| I don't really get why one wants to trust ownCloud with private files: - "logging changes": https://github.com/owncloud/core/commit/eea96298951805dfc6eb... vs https://owncloud.org/security/advisory/?id=oc-sa-2014-020 - ownCloud is a PHP application with quite a few third-party modules of varying quality. Looking at the security history of Wordpress, it's not hard to imagine what's going to happen. - The maximum bug bounty for ownCloud is 500 USD. I think my data easily exceeds that. - From what I've heard, security fixes are provided to enterprise customers first, so if you're lucky your adversary is one of them and knows about vulnerabilities way ahead of you. To their credit, ownCloud openly publishes security advisories for every vulnerability, but I still think it's architecturally designed to fail.

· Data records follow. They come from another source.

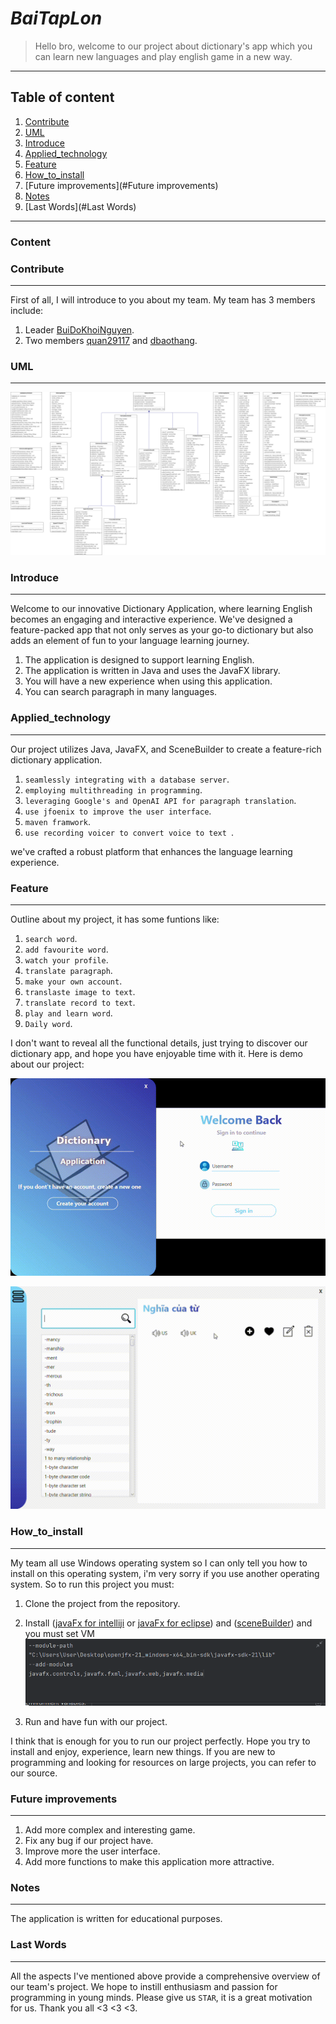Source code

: # *BaiTapLon*
> Hello bro, welcome to our project about dictionary's app which you can learn new languages and play english game in a new way.
***

## Table of content
1. [Contribute](#Contribute)
2. [UML](#UML)
3. [Introduce](#Introduce)
4. [Applied_technology](#Applied_technology)
5. [Feature](#Feature)
6. [How_to_install](#How_to_install)
7. [Future improvements](#Future improvements)
8. [Notes](#Notes)
9. [Last Words](#Last Words)
***

### Content
### Contribute
***
    
First of all, I will introduce to you about my team. My team has 3 members include:
1. Leader [BuiDoKhoiNguyen](https://github.com/BuiDoKhoiNguyen). 
2. Two members [quan29117](https://github.com/quan29117) and [dbaothang](https://github.com/dbaothang).

### UML
***
![UML diagram](./src/main/resources/sources_music_picture/UML_project.png)
### Introduce 
***

Welcome to our innovative Dictionary Application, where 
learning English becomes an engaging and interactive 
experience. We've designed a feature-packed app that not 
only serves as your go-to dictionary but also adds an 
element of fun to your language learning journey.
1. The application is designed to support learning English.
2. The application is written in Java and uses the JavaFX library.
3. You will have a new experience when using this application.
4. You can search paragraph in many languages.
### Applied_technology
***
   Our project utilizes Java, JavaFX, and SceneBuilder to create a feature-rich dictionary application. 
   
1. `seamlessly integrating with a database server`.
2. `employing multithreading in programming`.
3. `leveraging Google's and OpenAI API for paragraph translation`.
4. `use jfoenix to improve the user interface`.
5. `maven framwork`.
6. `use recording voicer to convert voice to text `.

we've crafted a robust platform that enhances the language learning experience.

### Feature
***

   Outline about my project, it has some funtions like:
1. `search word`. 
2. `add favourite word`.
3. `watch your profile`.
4. `translate paragraph`.
5. `make your own account`.
6. `translaste image to text`.
7. `translate record to text`.
8. `play and learn word`.
9. `Daily word`.

I don't want to reveal all the functional details, just trying to discover our dictionary app, and hope you have enjoyable time with it. Here is demo about our project:

   ![login](./src/main/resources/sources_music_picture/login.gif)

   ![function](./src/main/resources/sources_music_picture/function.gif)
### How_to_install
***
   My team all use Windows operating system so I can only 
   tell you how to install on this operating system, i'm very 
   sorry if you use another operating system. So to run this
   project you must:
   1. Clone the project from the repository.
   2. Install ([javaFx for intelliji](https://www.youtube.com/watch?v=Ope4icw6bVk&list=PLZPZq0r_RZOM-8vJA3NQFZB7JroDcMwev&index=2) or 
   [javaFx for eclipse](https://www.youtube.com/watch?v=_7OM-cMYWbQ&list=PLZPZq0r_RZOM-8vJA3NQFZB7JroDcMwev&index=1)) and ([sceneBuilder](https://www.youtube.com/watch?v=-Obxf6NjnbQ&list=PLZPZq0r_RZOM-8vJA3NQFZB7JroDcMwev&index=5)) and you must set VM ![img.png](./src/main/resources/sources_music_picture/VM.png) 
   
   3. Run and have fun with our project.

   I think that is enough for you to run our project perfectly. Hope you try to install and enjoy, experience, learn new things. If you are new to programming and looking for resources on large projects, you can refer to our source.
### Future improvements
***
1. Add more complex and interesting game.
2. Fix any bug if our project have.
3. Improve more the user interface.
4. Add more functions to make this application more attractive.

### Notes
***
The application is written for educational purposes.

### Last Words
***
All the aspects I've mentioned above provide a comprehensive
overview of our team's project. We hope to instill 
enthusiasm and passion for programming in young minds. 
Please give us `STAR`, it is a great motivation for us. 
Thank you all <3 <3 <3.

Exposing this to the internet is probably a bad idea. If you just need storage, you probably should just use dumb storage. If you need project management stuff and care about privacy, maybe look at https://protonet.info/ or something along those lines. Also https://www.boxcryptor.com is really nice - the Dropbox desktop client does proper cert pinning (ownCloud doesn't) at least. Other than that, storage connected to a raspi via USB will probably yield rather bad transfer speeds? |
Yet you want to offer two closed-source alternatives. I am not defending Owncloud's record, I'm attacking your logic. A low-effort all-in-one groupware and private doc cloud (Google Apps replacement) is an awesome thing - if Owncloud could make deploying an email server as simple as the rest of its toolset, they will have hit the home run.
And sandstorm.io - still waiting on internal user stores.